One property of granite that has less to do with physical constants and more to do with creativity and manual work is the free formability of the raw material. When designing our machines, we are not bound to existing casting models, but can, if necessary, adapt each machine individually to its intended use. In this way, even one-off pieces and special machines can be produced economically.

Granite also shows its advantages over most design metals when it comes to manual processing: By manually lapping guide and fitting surfaces, flatness and straightness can be produced with micrometre precision, which in turn form the perfect precondition for our precision machines.

Stress free material

Ideally, a grinding machine should maintain its accuracy for many years. What could be a better basis for this than a machine bed that has almost no internal stress.

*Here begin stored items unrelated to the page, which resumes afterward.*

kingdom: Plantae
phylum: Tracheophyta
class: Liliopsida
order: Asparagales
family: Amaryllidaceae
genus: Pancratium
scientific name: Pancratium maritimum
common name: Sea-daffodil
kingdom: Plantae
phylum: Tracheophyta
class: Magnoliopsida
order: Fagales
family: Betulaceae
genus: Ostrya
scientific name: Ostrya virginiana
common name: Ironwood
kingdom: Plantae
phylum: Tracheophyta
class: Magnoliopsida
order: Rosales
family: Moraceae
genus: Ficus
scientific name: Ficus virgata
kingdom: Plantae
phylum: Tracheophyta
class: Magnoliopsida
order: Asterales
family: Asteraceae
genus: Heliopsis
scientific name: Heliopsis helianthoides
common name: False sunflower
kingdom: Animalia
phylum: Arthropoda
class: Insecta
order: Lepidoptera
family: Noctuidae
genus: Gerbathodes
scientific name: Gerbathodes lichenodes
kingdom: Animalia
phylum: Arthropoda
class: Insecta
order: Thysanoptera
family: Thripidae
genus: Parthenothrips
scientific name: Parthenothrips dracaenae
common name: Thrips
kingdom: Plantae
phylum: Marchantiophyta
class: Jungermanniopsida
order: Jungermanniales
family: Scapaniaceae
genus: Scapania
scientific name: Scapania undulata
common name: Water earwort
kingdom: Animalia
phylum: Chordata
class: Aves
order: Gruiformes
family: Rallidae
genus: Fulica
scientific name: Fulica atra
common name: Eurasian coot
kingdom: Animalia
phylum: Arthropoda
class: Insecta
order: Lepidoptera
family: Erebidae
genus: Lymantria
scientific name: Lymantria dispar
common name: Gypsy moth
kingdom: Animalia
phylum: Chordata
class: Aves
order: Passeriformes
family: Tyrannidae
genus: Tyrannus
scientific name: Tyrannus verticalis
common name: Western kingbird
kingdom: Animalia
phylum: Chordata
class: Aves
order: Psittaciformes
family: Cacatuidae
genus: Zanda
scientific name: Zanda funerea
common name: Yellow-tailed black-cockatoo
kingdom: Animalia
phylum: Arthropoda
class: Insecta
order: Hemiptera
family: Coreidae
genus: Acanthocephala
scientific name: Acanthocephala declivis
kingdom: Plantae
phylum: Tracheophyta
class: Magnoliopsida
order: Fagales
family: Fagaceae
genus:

In contrast to the casting or welding of classic machine beds, the production of a granite bed does not create any stresses in the material that first have to degrade over years. The rock has already aged in the earth's crust over millions of years, during which time the material stresses have been relieved. Therefore, our granite-based machines are not anchored in the ground, but are allowed to stand freely on adjustable machine feet. As a side effect, the granite bed often shows unique patterns that only a natural product can produce.


Let's be clear about this: The granite blocks for our machines are also taken from nature - like almost every raw material - and have to be transported and processed. However, the amounts of energy required to manufacture such products are many times lower compared to common design materials. In the case of cast iron and steel materials, a huge volume has to be extracted in mines and then processed into the final product in several temperature-intensive processes.         

These steps are not necessary when using natural stone. Here, a block is quarried from a quarry and then processed by machine and hand. The finished machine bed is also highly resistant to corrosion, which makes our granite machines with standard stainless steel guards very durable machines that maintain their precision even after years of use. Finally, the duration of use of a product also makes a decisive contribution to its eco-balance.